Matlab incompatibility bug in ifft
Ben Abbott
bpabbott at mac.com
Wed Feb 27 11:20:17 CST 2008
On Wednesday, February 27, 2008, at 11:37AM, "Ryan Hinton" <iobass at email.com> wrote:
>Ben Abbott wrote:
>> On Monday, February 25, 2008, at 01:23PM, "Ryan Hinton" <iobass at email.com> wrote:
>>
>>> Matlab supports an extra argument to the ifft command to force Hermitian
>>> symmetry in the argument and so produce a real output. This should make
>>> the IFFT calculation faster and save an abs() call at the end. (I am
>>> implementing fast convolution of real signals, so I know the result must
>>> be real also.)
>>>
>>> Octave example:
>>> ret = abs(ifft([1 + eps*1j;1 + eps*1j], [], 1));
>>>
>>> Matlab-supported shortcut:
>>> ret = ifft([1 + eps*1j;1 + eps*1j], [], 1, 'symmetric');
>>>
>>> This seems like a simple fix/enhancement, but I got lost in the code. I
>>> am happy to provide more information. Or I can try a fix if someone can
>>> help me figure out generally what needs to be done to which files. I'm
>>> familiar with m-code, but not with all the conventions and internal data
>>> types of Octave's implementation.
>>>
>>> Thanks!
>>>
>>>
>>
>> I don't have the c/c++ skills need to do this, but I checked the FFTW website
>>
>> http://www.fftw.org/
>>
>> and it indicates that this functionality is available. All that is needed is to modify the fft/ifft routines to respect the 'symmetric' option.
>>
>> Ben
>>
>Yes, but how to do this?
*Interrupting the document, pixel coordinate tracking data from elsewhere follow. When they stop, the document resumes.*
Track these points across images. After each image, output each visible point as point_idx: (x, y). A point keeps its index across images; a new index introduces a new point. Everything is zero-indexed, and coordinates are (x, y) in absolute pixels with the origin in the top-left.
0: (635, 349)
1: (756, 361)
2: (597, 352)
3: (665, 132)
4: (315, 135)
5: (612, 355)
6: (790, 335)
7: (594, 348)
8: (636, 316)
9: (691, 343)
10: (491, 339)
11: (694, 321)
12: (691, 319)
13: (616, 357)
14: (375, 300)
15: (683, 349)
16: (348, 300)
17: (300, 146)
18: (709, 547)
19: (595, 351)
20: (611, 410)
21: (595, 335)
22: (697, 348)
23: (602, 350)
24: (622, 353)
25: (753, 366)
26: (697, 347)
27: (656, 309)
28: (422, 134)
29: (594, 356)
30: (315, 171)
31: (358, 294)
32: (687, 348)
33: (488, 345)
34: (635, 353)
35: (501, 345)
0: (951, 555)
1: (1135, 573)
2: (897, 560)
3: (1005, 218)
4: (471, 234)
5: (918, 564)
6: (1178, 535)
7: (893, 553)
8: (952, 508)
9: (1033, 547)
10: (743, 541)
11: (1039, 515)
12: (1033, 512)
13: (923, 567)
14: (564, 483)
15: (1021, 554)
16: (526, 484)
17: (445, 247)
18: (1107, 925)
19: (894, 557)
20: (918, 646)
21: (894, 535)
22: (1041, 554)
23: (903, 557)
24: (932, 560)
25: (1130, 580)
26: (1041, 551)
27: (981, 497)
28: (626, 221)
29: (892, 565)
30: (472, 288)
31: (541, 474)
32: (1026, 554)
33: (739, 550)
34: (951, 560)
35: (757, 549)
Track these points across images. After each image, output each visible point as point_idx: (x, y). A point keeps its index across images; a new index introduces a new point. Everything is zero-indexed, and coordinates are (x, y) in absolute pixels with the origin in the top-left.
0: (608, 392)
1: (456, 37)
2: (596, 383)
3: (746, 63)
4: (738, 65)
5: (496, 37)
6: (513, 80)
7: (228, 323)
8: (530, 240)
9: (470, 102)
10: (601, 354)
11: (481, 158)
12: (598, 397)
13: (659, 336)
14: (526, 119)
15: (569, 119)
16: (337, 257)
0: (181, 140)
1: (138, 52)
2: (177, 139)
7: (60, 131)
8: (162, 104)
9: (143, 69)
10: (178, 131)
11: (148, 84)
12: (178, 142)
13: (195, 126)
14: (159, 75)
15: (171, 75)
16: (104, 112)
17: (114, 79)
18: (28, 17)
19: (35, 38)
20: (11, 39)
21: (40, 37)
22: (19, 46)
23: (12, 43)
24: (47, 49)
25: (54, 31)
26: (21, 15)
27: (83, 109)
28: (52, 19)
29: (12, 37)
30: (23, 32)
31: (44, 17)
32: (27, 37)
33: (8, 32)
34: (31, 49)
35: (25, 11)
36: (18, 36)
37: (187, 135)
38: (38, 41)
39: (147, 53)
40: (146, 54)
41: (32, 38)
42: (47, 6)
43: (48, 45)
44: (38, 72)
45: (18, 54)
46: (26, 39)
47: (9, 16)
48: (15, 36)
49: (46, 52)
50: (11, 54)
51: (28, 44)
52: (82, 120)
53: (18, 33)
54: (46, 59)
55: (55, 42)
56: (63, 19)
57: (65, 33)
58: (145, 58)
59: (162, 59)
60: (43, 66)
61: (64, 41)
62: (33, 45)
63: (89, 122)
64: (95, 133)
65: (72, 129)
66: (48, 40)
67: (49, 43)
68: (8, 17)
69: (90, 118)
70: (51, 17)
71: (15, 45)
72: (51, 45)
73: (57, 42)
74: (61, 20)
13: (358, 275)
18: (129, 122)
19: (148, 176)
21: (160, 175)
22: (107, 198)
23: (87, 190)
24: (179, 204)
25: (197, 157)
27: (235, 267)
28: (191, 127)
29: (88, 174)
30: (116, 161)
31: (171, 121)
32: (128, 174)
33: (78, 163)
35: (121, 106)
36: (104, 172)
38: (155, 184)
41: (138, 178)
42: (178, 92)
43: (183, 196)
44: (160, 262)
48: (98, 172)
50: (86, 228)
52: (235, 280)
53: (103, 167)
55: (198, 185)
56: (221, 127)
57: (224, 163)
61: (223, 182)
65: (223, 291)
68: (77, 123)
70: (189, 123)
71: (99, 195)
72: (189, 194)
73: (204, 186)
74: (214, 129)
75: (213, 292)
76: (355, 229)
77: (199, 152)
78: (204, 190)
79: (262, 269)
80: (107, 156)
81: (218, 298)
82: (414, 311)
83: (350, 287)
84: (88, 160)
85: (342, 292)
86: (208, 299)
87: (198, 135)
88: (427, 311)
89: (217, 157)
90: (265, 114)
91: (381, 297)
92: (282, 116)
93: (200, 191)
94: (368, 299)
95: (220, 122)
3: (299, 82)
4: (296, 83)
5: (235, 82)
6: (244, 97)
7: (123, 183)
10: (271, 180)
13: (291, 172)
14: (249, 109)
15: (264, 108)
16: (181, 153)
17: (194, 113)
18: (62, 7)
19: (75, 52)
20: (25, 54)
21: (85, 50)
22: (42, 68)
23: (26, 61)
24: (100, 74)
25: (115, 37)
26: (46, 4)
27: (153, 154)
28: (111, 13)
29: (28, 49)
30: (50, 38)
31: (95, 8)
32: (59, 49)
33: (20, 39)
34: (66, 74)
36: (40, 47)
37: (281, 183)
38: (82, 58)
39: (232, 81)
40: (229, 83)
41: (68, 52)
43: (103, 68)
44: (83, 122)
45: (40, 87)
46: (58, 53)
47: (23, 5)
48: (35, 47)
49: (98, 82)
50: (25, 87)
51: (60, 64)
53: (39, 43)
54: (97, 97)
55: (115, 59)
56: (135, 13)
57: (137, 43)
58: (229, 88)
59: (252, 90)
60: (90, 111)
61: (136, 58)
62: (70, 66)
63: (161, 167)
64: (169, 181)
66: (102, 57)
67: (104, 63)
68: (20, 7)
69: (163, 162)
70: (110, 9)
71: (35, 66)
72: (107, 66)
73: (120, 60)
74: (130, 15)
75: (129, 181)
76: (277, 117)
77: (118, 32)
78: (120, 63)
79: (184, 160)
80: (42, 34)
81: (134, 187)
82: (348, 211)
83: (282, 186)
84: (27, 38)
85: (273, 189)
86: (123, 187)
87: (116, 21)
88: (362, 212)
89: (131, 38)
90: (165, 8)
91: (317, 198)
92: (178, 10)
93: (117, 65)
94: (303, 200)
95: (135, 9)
I see FFT-like functions in five files,
>
>CMatrix.cc
>CNDArray.cc
>dMatrix.cc
>dNDArray.cc
>oct-fftw.cc
>
>but I can't figure out the first order of business: where are the
>command line arguments? In other words, if I add a 'symmetric' argument
>at the end, where does this show up?
>
>---
>Ryan Hinton
>iobass at email.com
>
I'm unfamiliar with the code, but it looks like the right place to start is in fft.cc, fft2.cc, fftn.cc, etc.